- _PROBLEM REQUIREMENTS_
Every line below that holds the string "District" should be copied out.

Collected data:
- - - - -
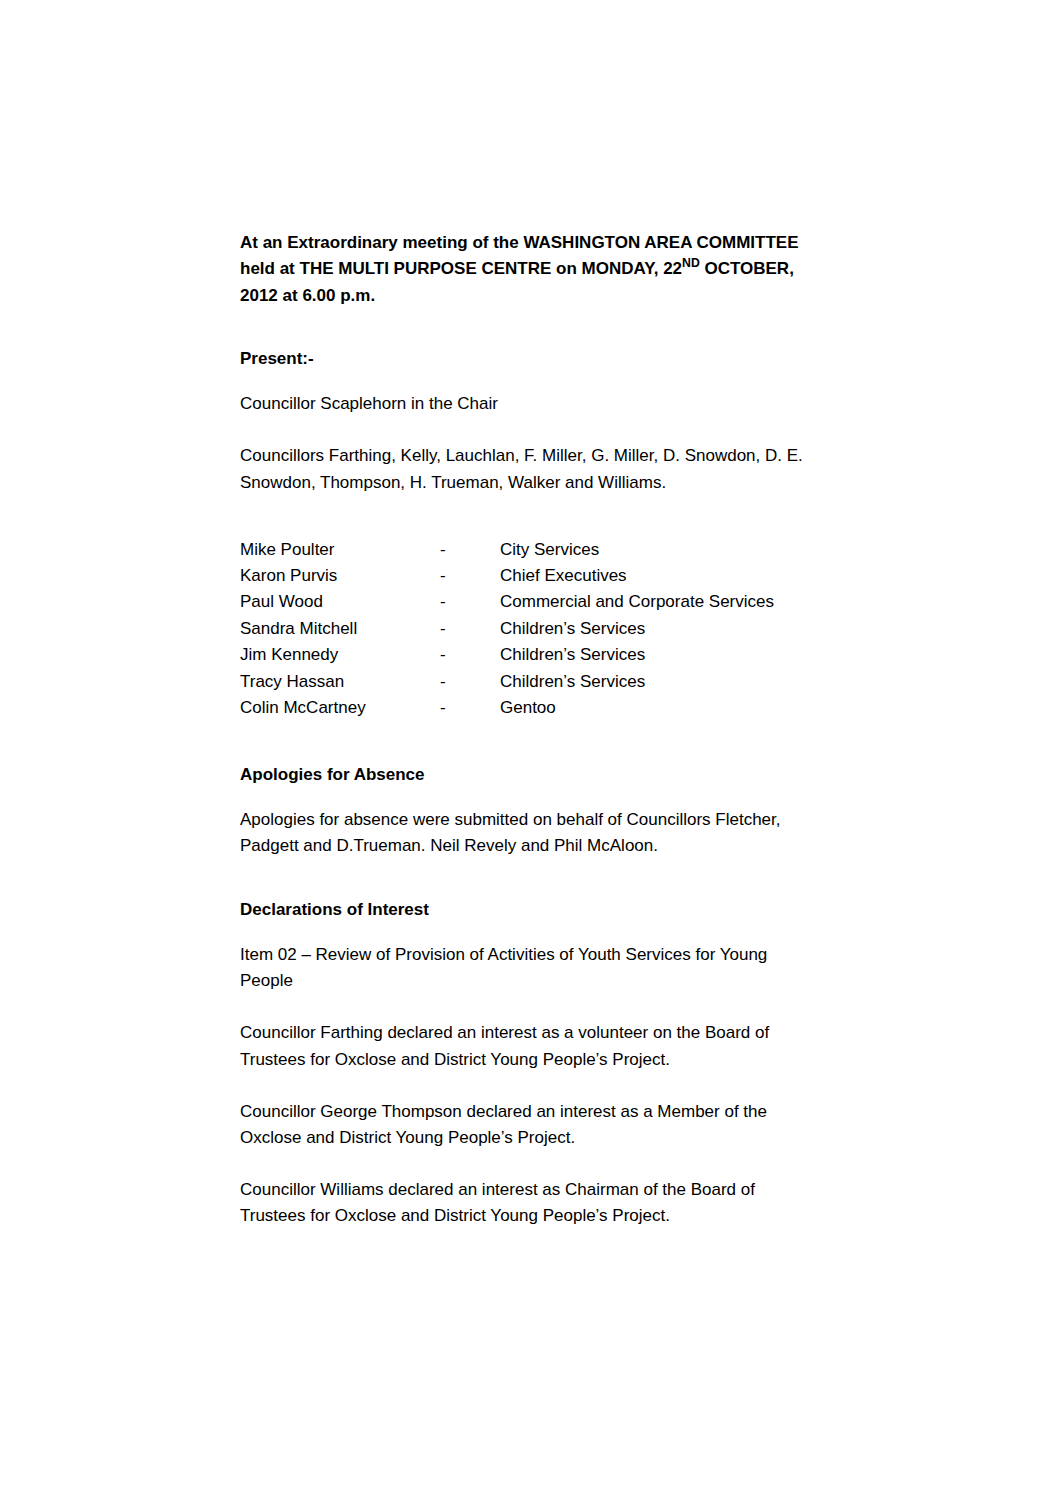At an Extraordinary meeting of the WASHINGTON AREA COMMITTEE held at THE MULTI PURPOSE CENTRE on MONDAY, 22ND OCTOBER, 2012 at 6.00 p.m.
Present:-
Councillor Scaplehorn in the Chair
Councillors Farthing, Kelly, Lauchlan, F. Miller, G. Miller, D. Snowdon, D. E. Snowdon, Thompson, H. Trueman, Walker and Williams.
| Mike Poulter | - | City Services |
| Karon Purvis | - | Chief Executives |
| Paul Wood | - | Commercial and Corporate Services |
| Sandra Mitchell | - | Children’s Services |
| Jim Kennedy | - | Children’s Services |
| Tracy Hassan | - | Children’s Services |
| Colin McCartney | - | Gentoo |
Apologies for Absence
Apologies for absence were submitted on behalf of Councillors Fletcher, Padgett and D.Trueman. Neil Revely and Phil McAloon.
Declarations of Interest
Item 02 – Review of Provision of Activities of Youth Services for Young People
Councillor Farthing declared an interest as a volunteer on the Board of Trustees for Oxclose and District Young People’s Project.
Councillor George Thompson declared an interest as a Member of the Oxclose and District Young People’s Project.
Councillor Williams declared an interest as Chairman of the Board of Trustees for Oxclose and District Young People’s Project.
- - - - -
- _RESULT BELOW_
Councillor Farthing declared an interest as a volunteer on the Board of Trustees for Oxclose and District Young People’s Project.
Councillor George Thompson declared an interest as a Member of the Oxclose and District Young People’s Project.
Councillor Williams declared an interest as Chairman of the Board of Trustees for Oxclose and District Young People’s Project.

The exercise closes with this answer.